The last strophe (vv. 9-12) continues the strain begun in ver. 8, but with significant deepening into confession of the sins of the existing generation. The psalmist knows that the present disaster is no case of the fathers having eaten sour grapes and the children's teeth being set on edge, but that he and his contemporaries had repeated the fathers transgressions. The ground of his plea for cleansing and deliverance is the glory of God's name, which he emphatically puts at the end of both clauses of ver. 9. He repeats the same thought in another form in the question of ver. 10,410 "Why should the heathen say, Where is their God?" If Israel, sinful though it is, and therefore meriting chastisement, is destroyed, there will be a blot on God's name, and the "heathen" will take it as proof, not that Israel's God was just, but that He was too feeble or too far off to hear prayers or to send succours. It is bold faith which blends acknowledgment of sins with such a conviction of the inextricable intertwining of God's glory and the sinners' deliverance. Lowly confession is wonderfully wedded to confidence that seems almost too lofty. But the confidence is in its inmost core as lowly as the confession, for it disclaims all right to God's help, and clasps His name as its only but sufficient plea.

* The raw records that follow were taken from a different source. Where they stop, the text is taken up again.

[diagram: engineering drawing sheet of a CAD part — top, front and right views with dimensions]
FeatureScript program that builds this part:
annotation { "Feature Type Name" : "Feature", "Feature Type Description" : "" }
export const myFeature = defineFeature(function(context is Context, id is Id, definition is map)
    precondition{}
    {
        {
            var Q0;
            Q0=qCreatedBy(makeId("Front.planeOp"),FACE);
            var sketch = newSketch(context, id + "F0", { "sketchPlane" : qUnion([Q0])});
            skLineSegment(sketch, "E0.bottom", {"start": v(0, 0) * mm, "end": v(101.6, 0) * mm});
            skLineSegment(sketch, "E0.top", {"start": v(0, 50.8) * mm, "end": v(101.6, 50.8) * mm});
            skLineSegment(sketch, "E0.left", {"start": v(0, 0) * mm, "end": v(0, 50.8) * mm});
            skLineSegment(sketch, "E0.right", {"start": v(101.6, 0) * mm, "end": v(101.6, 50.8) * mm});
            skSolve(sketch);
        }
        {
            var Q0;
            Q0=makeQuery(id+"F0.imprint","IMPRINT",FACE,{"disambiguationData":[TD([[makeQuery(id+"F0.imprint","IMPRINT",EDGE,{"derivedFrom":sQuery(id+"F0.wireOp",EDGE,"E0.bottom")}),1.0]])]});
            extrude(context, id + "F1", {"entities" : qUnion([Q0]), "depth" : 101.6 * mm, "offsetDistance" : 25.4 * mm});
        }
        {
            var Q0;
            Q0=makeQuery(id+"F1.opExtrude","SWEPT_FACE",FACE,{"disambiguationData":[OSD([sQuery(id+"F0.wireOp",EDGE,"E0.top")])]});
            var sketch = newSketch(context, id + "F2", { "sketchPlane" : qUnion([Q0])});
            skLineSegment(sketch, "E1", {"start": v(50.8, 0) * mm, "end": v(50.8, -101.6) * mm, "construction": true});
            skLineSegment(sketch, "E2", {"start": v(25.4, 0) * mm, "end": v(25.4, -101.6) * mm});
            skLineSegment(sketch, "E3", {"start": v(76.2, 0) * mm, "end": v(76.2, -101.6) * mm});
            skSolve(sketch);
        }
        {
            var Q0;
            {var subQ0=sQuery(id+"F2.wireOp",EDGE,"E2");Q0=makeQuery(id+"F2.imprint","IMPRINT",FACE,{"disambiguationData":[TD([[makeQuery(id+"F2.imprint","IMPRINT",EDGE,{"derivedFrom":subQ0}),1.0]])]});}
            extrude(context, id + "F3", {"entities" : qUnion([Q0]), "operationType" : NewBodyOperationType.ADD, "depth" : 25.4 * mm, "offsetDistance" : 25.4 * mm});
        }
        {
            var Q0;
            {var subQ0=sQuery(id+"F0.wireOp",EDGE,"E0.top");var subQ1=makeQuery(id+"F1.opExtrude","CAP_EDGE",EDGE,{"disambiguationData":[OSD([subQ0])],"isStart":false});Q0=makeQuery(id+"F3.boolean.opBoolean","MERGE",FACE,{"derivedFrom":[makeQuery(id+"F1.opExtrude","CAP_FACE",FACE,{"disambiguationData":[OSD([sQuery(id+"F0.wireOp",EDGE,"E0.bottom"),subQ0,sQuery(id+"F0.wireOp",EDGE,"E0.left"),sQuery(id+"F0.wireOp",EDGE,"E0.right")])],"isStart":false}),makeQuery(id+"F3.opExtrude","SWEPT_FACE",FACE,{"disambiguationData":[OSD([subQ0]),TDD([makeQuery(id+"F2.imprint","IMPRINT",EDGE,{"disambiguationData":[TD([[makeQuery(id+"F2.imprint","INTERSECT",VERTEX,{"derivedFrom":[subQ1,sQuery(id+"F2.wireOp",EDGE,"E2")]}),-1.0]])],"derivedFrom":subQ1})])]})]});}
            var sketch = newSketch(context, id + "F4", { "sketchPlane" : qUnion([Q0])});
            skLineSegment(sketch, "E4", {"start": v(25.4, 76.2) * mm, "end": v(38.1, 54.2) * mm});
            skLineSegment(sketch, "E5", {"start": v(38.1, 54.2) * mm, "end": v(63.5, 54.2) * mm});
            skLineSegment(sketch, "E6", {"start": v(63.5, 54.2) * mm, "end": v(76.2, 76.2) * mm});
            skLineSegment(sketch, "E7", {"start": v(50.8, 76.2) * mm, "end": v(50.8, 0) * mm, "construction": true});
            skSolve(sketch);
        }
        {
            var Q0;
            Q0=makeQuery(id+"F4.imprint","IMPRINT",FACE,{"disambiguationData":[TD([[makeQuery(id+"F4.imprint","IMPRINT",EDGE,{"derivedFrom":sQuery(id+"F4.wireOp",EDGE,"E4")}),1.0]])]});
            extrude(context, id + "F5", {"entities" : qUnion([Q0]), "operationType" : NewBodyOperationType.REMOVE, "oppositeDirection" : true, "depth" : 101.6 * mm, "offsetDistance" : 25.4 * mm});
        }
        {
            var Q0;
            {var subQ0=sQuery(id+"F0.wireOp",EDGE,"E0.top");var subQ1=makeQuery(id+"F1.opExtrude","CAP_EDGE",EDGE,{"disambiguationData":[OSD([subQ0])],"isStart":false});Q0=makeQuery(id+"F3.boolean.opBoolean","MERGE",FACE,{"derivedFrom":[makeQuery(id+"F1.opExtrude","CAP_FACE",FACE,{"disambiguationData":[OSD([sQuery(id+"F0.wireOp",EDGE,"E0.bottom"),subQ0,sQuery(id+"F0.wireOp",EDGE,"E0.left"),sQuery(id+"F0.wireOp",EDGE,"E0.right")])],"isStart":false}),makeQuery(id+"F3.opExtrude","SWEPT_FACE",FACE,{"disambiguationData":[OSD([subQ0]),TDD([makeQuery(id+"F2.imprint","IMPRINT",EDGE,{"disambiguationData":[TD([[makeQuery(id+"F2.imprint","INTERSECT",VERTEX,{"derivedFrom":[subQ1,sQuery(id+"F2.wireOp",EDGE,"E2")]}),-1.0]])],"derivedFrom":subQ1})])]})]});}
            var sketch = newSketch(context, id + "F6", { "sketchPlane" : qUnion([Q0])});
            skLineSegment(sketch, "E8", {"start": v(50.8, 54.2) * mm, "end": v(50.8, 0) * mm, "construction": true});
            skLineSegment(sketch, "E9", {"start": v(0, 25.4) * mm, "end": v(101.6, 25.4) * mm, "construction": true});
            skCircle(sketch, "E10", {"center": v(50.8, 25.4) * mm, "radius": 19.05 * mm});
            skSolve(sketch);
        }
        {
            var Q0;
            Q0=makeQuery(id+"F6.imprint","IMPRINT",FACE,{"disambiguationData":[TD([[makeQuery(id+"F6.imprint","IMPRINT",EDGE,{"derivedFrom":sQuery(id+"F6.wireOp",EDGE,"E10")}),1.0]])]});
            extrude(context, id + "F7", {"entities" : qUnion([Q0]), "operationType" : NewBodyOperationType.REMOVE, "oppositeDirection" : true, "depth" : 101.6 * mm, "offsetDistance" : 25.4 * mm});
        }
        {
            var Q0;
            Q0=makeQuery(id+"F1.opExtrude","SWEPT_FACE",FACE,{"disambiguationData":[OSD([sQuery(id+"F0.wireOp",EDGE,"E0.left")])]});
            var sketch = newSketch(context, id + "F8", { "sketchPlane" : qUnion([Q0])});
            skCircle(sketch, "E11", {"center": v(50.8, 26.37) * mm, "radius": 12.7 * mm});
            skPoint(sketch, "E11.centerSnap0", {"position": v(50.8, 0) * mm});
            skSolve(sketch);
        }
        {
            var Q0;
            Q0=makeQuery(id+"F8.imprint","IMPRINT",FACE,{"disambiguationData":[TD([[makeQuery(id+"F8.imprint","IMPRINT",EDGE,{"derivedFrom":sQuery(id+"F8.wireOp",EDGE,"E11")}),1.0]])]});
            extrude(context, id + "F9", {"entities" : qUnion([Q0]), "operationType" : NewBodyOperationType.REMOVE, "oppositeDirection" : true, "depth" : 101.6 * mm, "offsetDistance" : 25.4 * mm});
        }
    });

The final strophe dwells more on the sufferings of the survivors than the earlier parts of the psalm do, and in this respect contrasts with Psalm lxxiv., which is all but entirely silent as to these. Not only does the spilt blood of dead confessors cry for vengeance, since they died for their faith, as "Thy servants," but the groans and sighs of the living who are captives, and "sons of death"—i.e., doomed to die, if unrescued by God—appeal to Him. The expressions "the groaning of the captive" and "the sons of death" occur in Psalm cii. 20, from which, if this is a composition of Maccabean date, they are here quoted. The strophe ends with recurring to the central thought of both this and the companion psalm—the reproach on God from His servants' calamities—and prays that the enemies' taunts may be paid back into their bosoms sevenfold—i.e., in fullest measure.

The epilogue in ver. 13 has the image of a flock, so frequent in the Asaph psalms, suggesting tender thoughts of the shepherd's care and of his obligations.411 Deliverance will evoke praise, and, instead of the sad succession of sin and suffering from generation to generation, the solidarity of the nation will be more happily expressed by ringing songs, transmitted from father to son, and gathering volume as they flow from age to age.